I must admit I am rather indifferent regarding this. I have a hard time caring about straight privilege when I am denied marriage equality.
I find those in Transgender Inc who are arguing that the Gay and Lesbian community should support the rights of heterosexual transsexuals to have marriage privileges that are denied them to be heterosexist.
In many instances these are the same people who have been chastising gay and lesbian people for focusing their energies on marriage equality rather than on a Trans-inclusive ENDA. They also complain that the gay and lesbian communities which have been working together for some 25 years prior to the grafting on of the T for Transgender should put aside their fight for laws that would make this case irrelevant.
Worse yet are the heterosexist sisters who tell me they do not want me to have marriage equality because it would make their marriage a “same-sex marriage” and that I should be content with a separate and unequal “civil union”.

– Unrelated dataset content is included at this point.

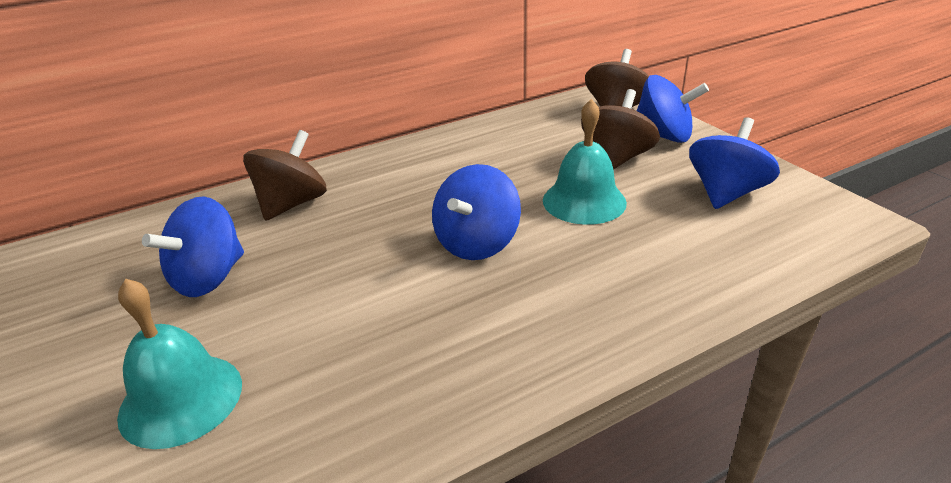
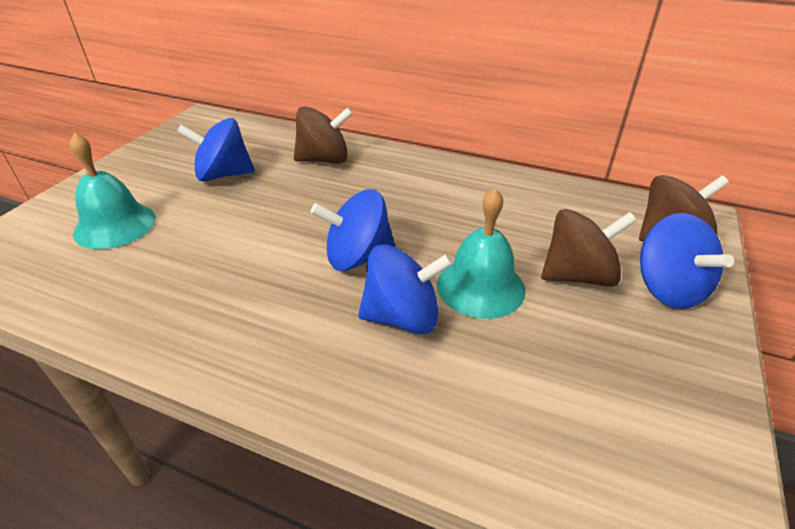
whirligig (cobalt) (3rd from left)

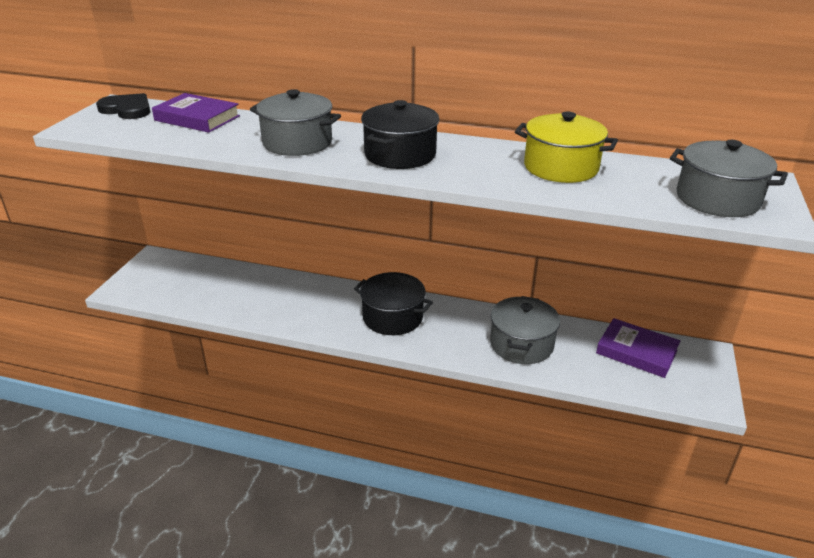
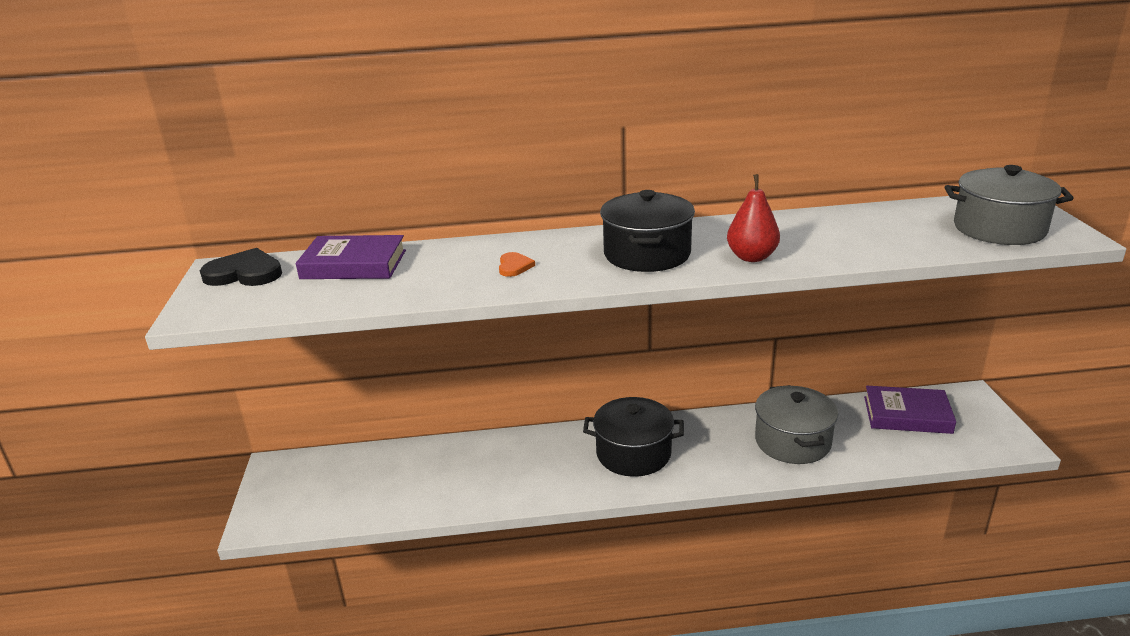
love heart (orange); pot (yellow); pear (scarlet)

I have heard there is to be a May day Rally at the Capital in Austin. That same day SDS and other Left organizations are holding a rally for workers rights here in Dallas.
Want to guess which rally my partner and I will be attending.

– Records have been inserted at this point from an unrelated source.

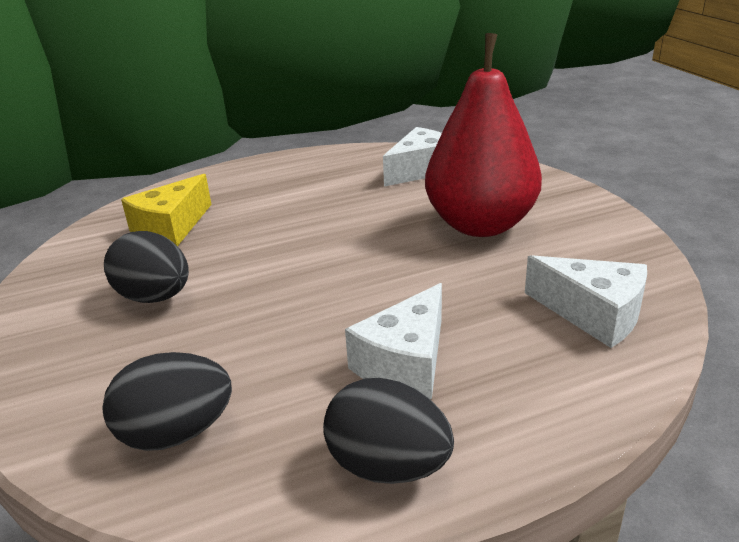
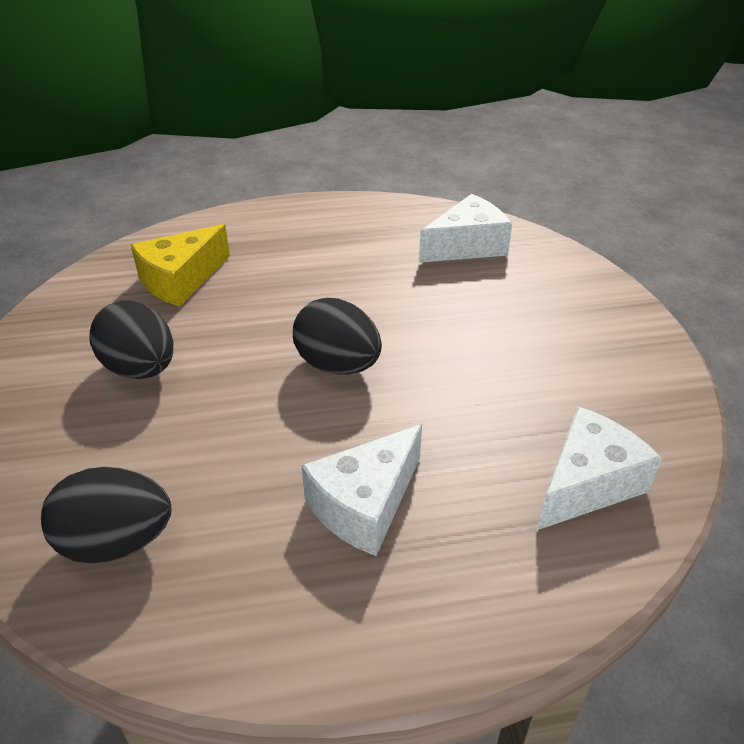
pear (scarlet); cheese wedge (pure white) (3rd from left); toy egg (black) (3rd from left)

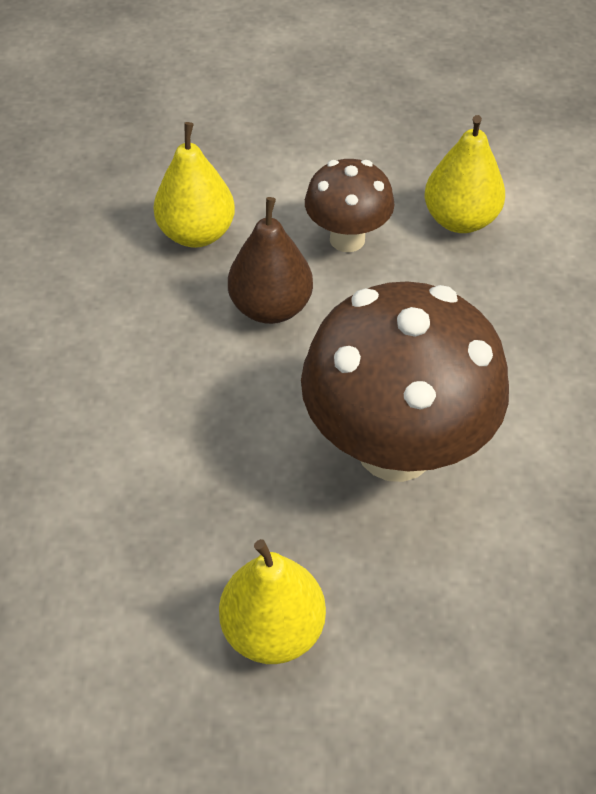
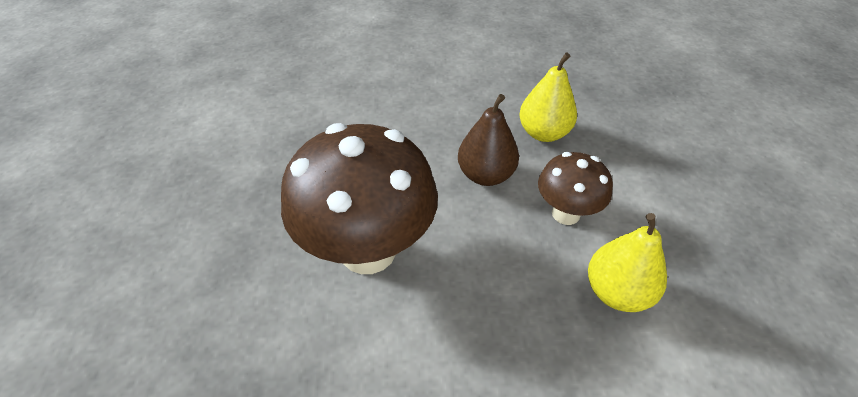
pear (yellow) (2nd from left in the first image)

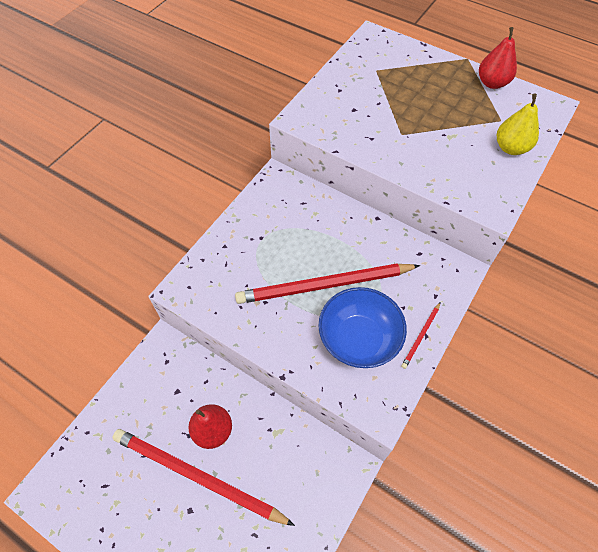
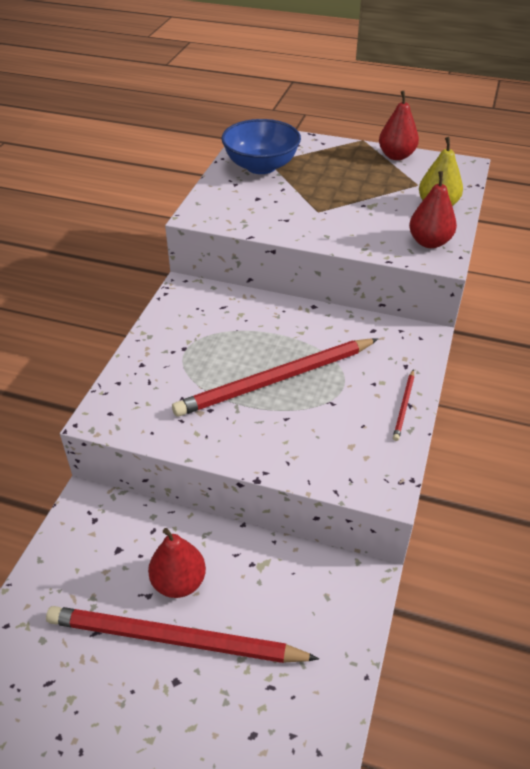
serving bowl (cobalt); pear (scarlet) (3rd from left)

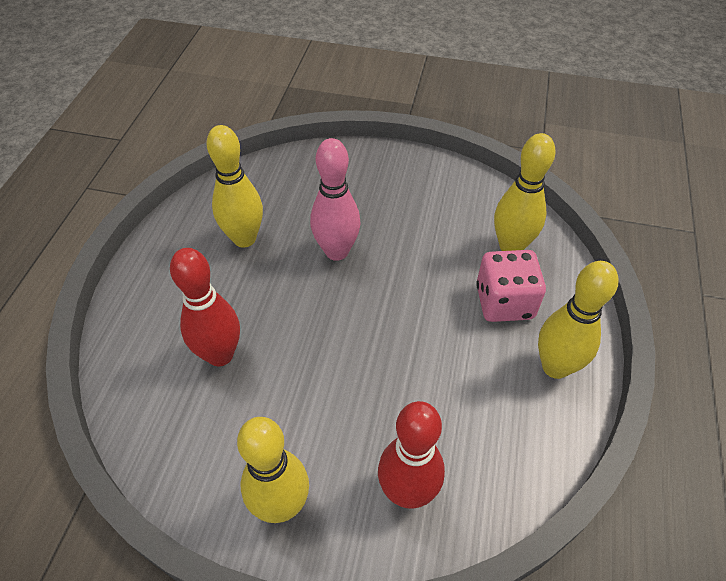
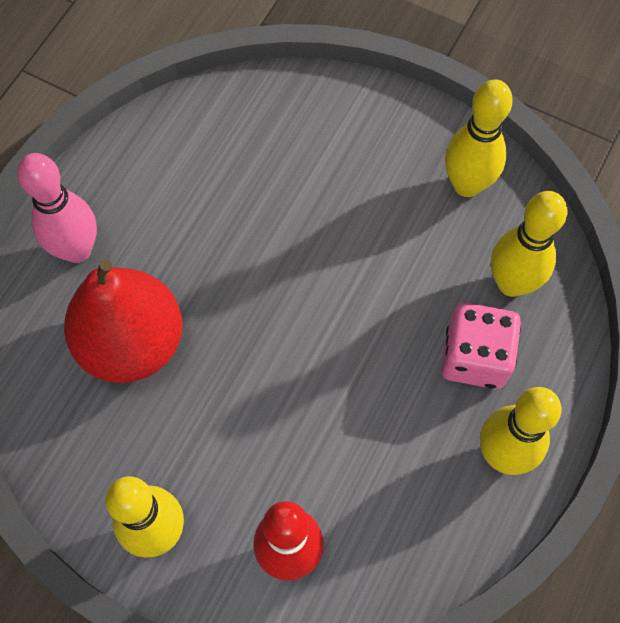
tenpin (yellow) (2nd from left); tenpin (pink); pear (scarlet)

These last few months Transgender Inc has been making numerous threats to go its own way. I sort of wish they would. And while they are at it I wish they would stop claiming post-transsexuals who do not share their “transgender identity”.
I never needed a T to feel part of the Gay and Lesbian Community, since coming out I’ve been perfectly happy with the L as a descriptor.
If you miss me at the rally for heterosexual privilege and you can’t find me no where. I’ll be over working for Marriage equality… You can find me right there.
By David Edwards
Monday, April 25th, 2011
Republicans in Texas want to roll back the clock on marriage rights for transgender people.
SB 723, sponsored by state Sen. Tommy Williams (R), would bar district clerks from accepting a court order recognizing a sex change as legal documentation for a marriage license. In effect, the bill would force clerks to recognize a 1999 appeals court ruling that said a person’s gender at birth sticks with them for the rest of their life even if they have a sex change.
“If SB 723 gets a favorable vote it will enshrine Littleton vs Prange (1999) logic — you are what the doctor put on your birth certificate — into Texas State law,” according to the Human Rights Campaign’s Meghan Stabler, who is also a transgender woman from Texas.
Advocates worry that if the law is enacted, it could even nullify existing marriages.
“It appears the goal is to try to enshrine a really horrifying ruling and making it law in the state of Texas,” Houston attorney John Nechman told The Associated Press.
“This bill is unprecedented anywhere in the country,” Shannon Price Minter, an attorney with the Transgender Law & Policy Institute, told Raw Story. “No state has ever passed a law recognizing the existence of transgender people, then tried to take it back.”
In 2009, Texas Democrats reportedly threatened to kill a bill authored by state Rep. Lois Kolkhorst (R) if it did not include language that allowed for a “court order of sex change” to be accepted for getting a marriage license. A spokesman for Kolkhorst told Raw Story that the congresswoman was now sponsoring legislation that would reverse those rights but denied she was targeting transgender people.